In U.S. military war games, the armed forces are still fighting the way the generals prefer—against mirror-image adversaries. The armed services would become far more adept at perfecting the innovations they sorely need if the military put its efforts into staging more realistic war games in which adversaries use unconventional tactics.

Man Versus Machine
The lobbying clout of defense contractors is such that the Defense Department buys all manner of very expensive weapons programs that troops or sailors are unlikely to ever use, when what they really need is more personnel. Occupation duty and nation-building—the prerequisites for turning a battlefield triumph into a long-term political victory—continue to demand vast numbers of old-fashioned infantry, as well as specialists in civil affairs, intelligence and policing. It is too late to undo the U.S. problems in Iraq, but even a small increase in soldiers stationed there would help. The U.S. might be able to control Baghdad, for example, if the Pentagon could send in an additional 20,000 to 40,000 troops, both combat and noncombat soldiers. The current army can clear an enemy area, but the troops cannot hold their ground there and rebuild it.
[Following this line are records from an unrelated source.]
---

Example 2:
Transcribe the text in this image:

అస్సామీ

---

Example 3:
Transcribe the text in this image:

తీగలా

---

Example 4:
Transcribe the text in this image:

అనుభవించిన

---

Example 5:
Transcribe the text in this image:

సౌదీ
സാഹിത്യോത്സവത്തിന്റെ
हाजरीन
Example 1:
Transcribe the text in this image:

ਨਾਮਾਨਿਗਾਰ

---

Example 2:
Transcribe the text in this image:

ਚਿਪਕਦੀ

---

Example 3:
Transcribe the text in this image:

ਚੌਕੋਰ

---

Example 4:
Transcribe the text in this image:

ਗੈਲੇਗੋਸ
Yet U.S. forces also need more troops of a different kind—people who understand the enemy’s language and culture. Unless this country can produce more diplomats, soldiers, spies and aid officials who can influence tribal chieftains in fluent Arabic or Pashto, military strategists may find that the world’s most sophisticated weapons provide scant protection from the world’s most ruthless insurgents. And to foil the plots of terrorist cells and stop them from winning more recruits, the U.S. will need to cultivate expertise in areas such as human intelligence and information operations—two major weaknesses exposed by the wars in Iraq and Afghanistan.

U.S. military planners need to be much more context-specific than they are. If in 2003 they had been able to identify the moderate leaders in Iraq on both the Sunni and Shiite sides, they could have strengthened the moderate Ayatollah Ali al-Sistani and undermined his fiercely anti-Western rival Muqtada al-Sadr. Some of the Pentagon’s small-scale counterinsurgency campaigns have shown that military leaders can stabilize a war zone by taking a multipronged approach that involves developing allies among the locals. In 2005, for instance, Colonel H.R. McMasters was able to enlist local forces to route out insurgents in Tal Afar.

Ultimately, defeating the Islamist insurgency will require not simply killing insurgents, but also changing the conditions that breed anti-American violence—in particular failed states and rogue states that foster a fertile climate for terrorism. Even more importantly in the long run, the U.S. must compete effectively with al Qaeda and its ilk in the battle for hearts and minds in the Muslim world. The sooner the Pentagon recognizes that successful warfare today is as much a matter of countering the enemy with information as with weapons technology, the more successful, and safer, we will become.

Max Boot is a senior fellow at the Council on Foreign Relations and author of War Made New: Technology, Warfare, and the Course of History, 1500 to Today.